Et quelles sont les sanctions en cas de non-conformité ?
Ne pas respecter ces réglementations peut entraîner plusieurs types de sanctions. En vertu de l’article 131-13 du Code pénal, une personne morale peut se voir infliger une amende de 5e classe allant jusqu’à 7 500 euros.
En cas de récidive, cette amende peut être portée à 15 000 euros, conformément à l’article 132-15 du Code pénal.
Au-delà de l’amende, les entreprises s’exposent à :
- des actions en justice engagées par des associations de défense des droits des personnes handicapées, fondées sur l’article L.111-7-11 du Code de la consommation ;
- un préjudice d’image en cas de signalement public ou médiatisé de leur non-conformité ;
- des impacts sur leur démarche RSE, l’accessibilité étant désormais un critère clé de responsabilité sociétale.
Une obligation, mais aussi une opportunité
Loin d’être une simple contrainte réglementaire, la mise en accessibilité constitue :
- un levier pour élargir sa base utilisateur (personnes handicapées, seniors, usagers mobiles, etc.) ;
- un moyen d’améliorer l’ergonomie globale ;
- un facteur de valorisation de la responsabilité sociétale des entreprises (RSE) ;
- une anticipation des évolutions technologiques et législatives à venir.
un avantage économique : plus de visiteurs, plus de clients potentiels.
Comment réussir sa mise en conformité ?
Plusieurs étapes sont recommandées pour accompagner la transition :
Service |
Description |
Audit |
Identification des écarts & priorisation – mémoires » (fr.linkedin.com) |
Conseil & stratégie |
Élaboration de la feuille de route – voir le service Ipedis Accompagnement MOE |
Formation |
Sensibilisation et montée en compétences via formations Ipedis |
Mise en accessibilité web |
Optimisation technique, conformité RGAA/WCAG |
Suivi & maintenance |
Tests périodiques, évolutions, ajustements continus |
La mise en accessibilité concerne également les documents PDF, qui restent un support largement utilisé dans les échanges avec les usagers, les clients ou les collaborateurs.
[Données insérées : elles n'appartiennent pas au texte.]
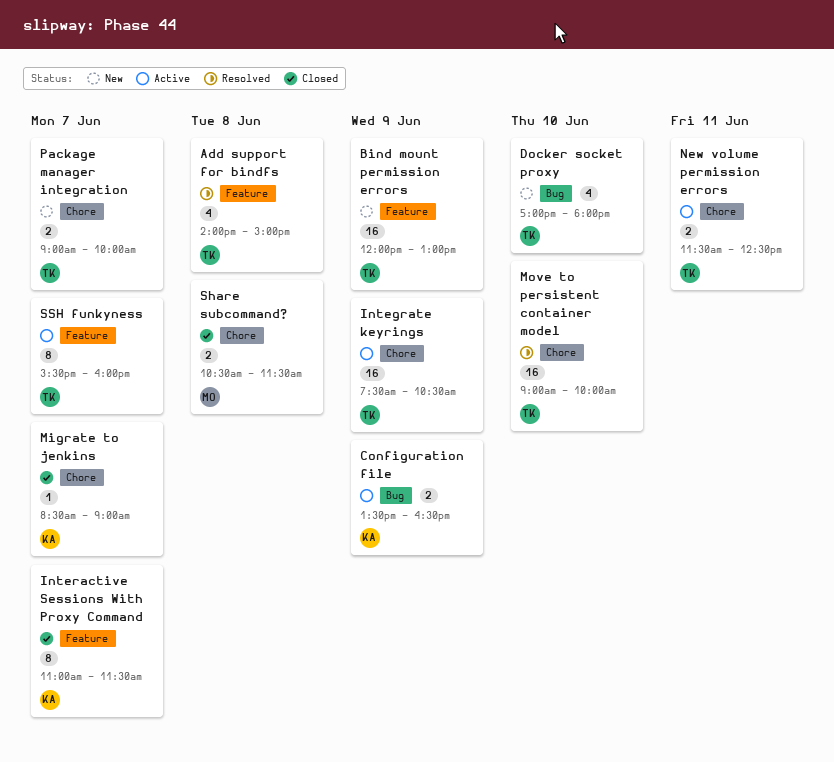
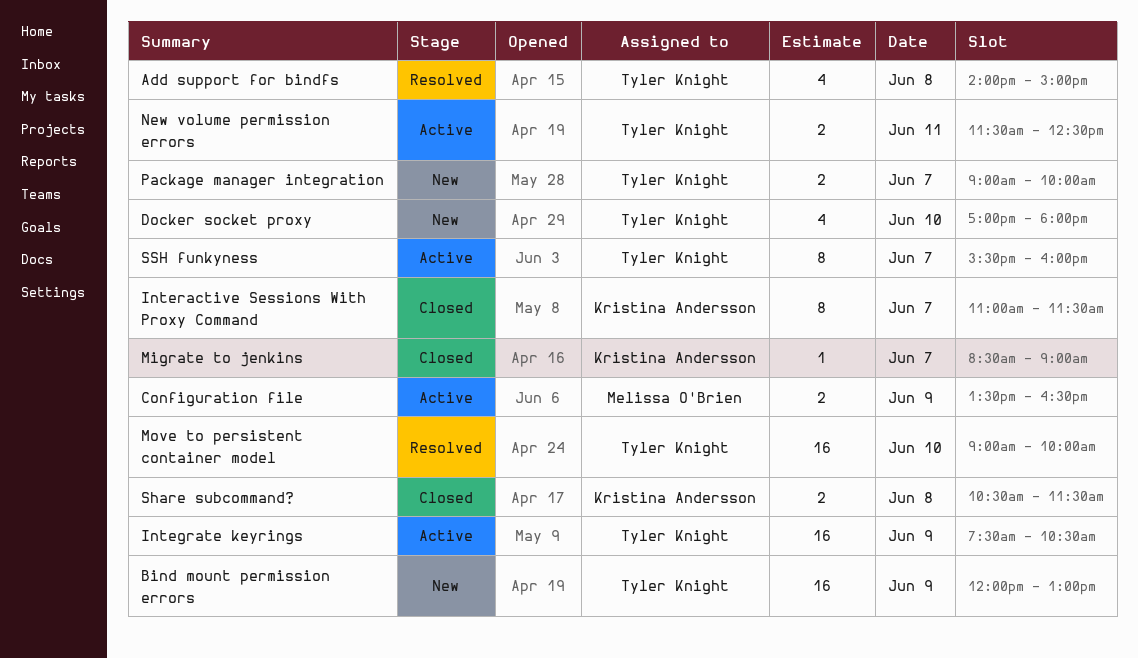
Configuration file, owner: Kristina Andersson -> Melissa O'Brien
Share subcommand?, owner: Melissa O'Brien -> Kristina Andersson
Pour accompagner cette démarche, Ipedis propose deux solutions complémentaires : PDF Accessible plateforme, une plateforme qui permet de traiter efficacement des volumes de documents, et PubliSpeak, une solution innovante qui transforme les PDF en contenus web accessibles, interactifs et conformes aux normes en vigueur.
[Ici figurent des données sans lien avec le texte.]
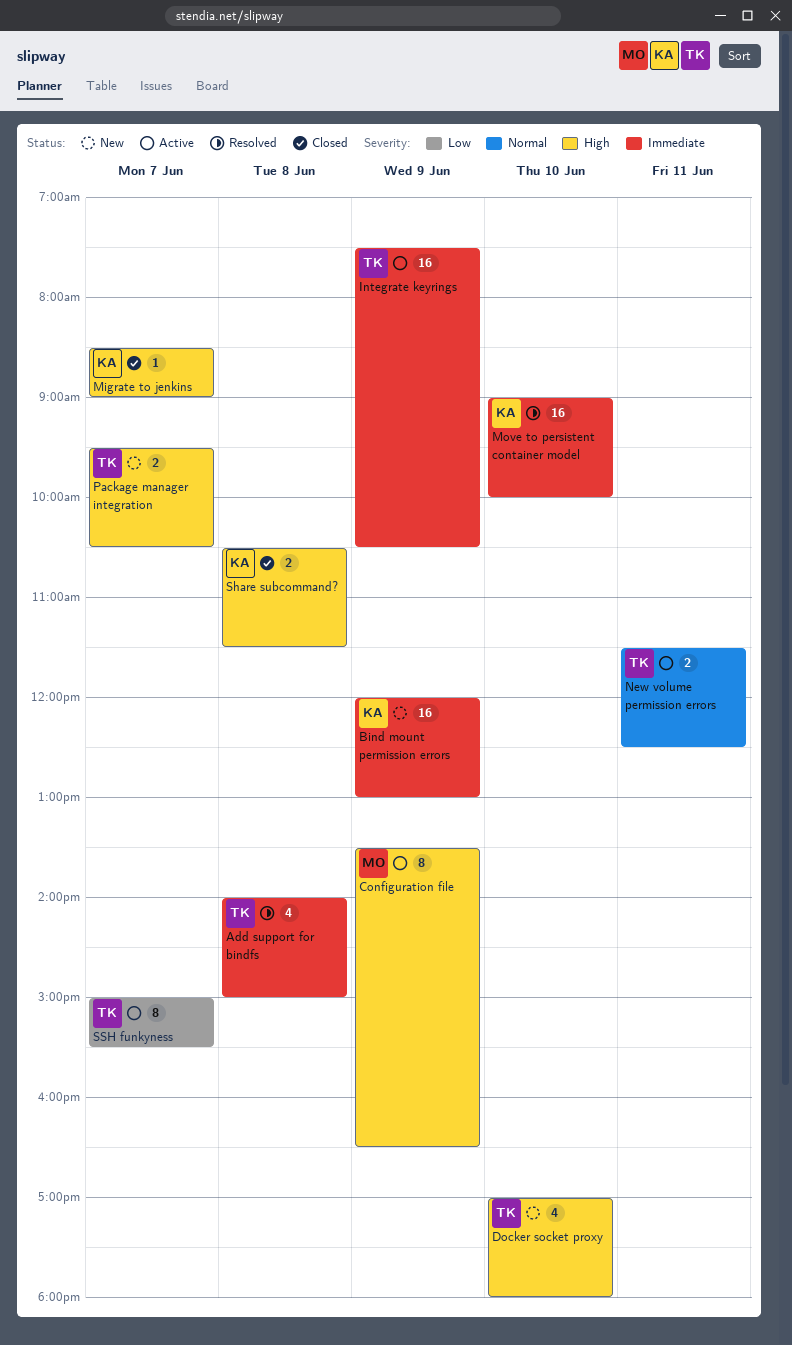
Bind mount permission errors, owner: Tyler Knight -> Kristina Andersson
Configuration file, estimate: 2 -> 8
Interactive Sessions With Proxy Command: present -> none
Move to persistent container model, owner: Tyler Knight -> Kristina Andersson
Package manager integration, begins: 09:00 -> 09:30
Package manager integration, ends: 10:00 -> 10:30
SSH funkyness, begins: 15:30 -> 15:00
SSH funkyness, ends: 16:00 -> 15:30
Des prestataires spécialisés comme Ipedis peuvent ainsi accompagner les entreprises dans chacune de ces étapes, en adaptant les actions aux spécificités de chaque structure.
L’échéance approche : soyez prêts
Selon l’article 12 de la Directive (UE) 2019/882, tous les produits et services concernés mis sur le marché ou fournis dans l’Union européenne devront être conformes à partir du 28 juin 2025, sauf cas d’exemption dûment justifiée. En France, cette obligation est confirmée par le décret n° 2023-931.
Se préparer en amont permet non seulement de respecter la réglementation, mais aussi de se doter d’un avantage concurrentiel durable, en proposant une expérience plus inclusive.
Vers une accessibilité universelle et évolutive
Avec l’essor de l’intelligence artificielle, des interfaces vocales, de la réalité augmentée, les enjeux d’accessibilité continueront d’évoluer. Intégrer dès aujourd’hui les principes du design universel permet non seulement de respecter la loi, mais aussi de concevoir des services plus intelligents, plus inclusifs et plus résilients face aux changements futurs.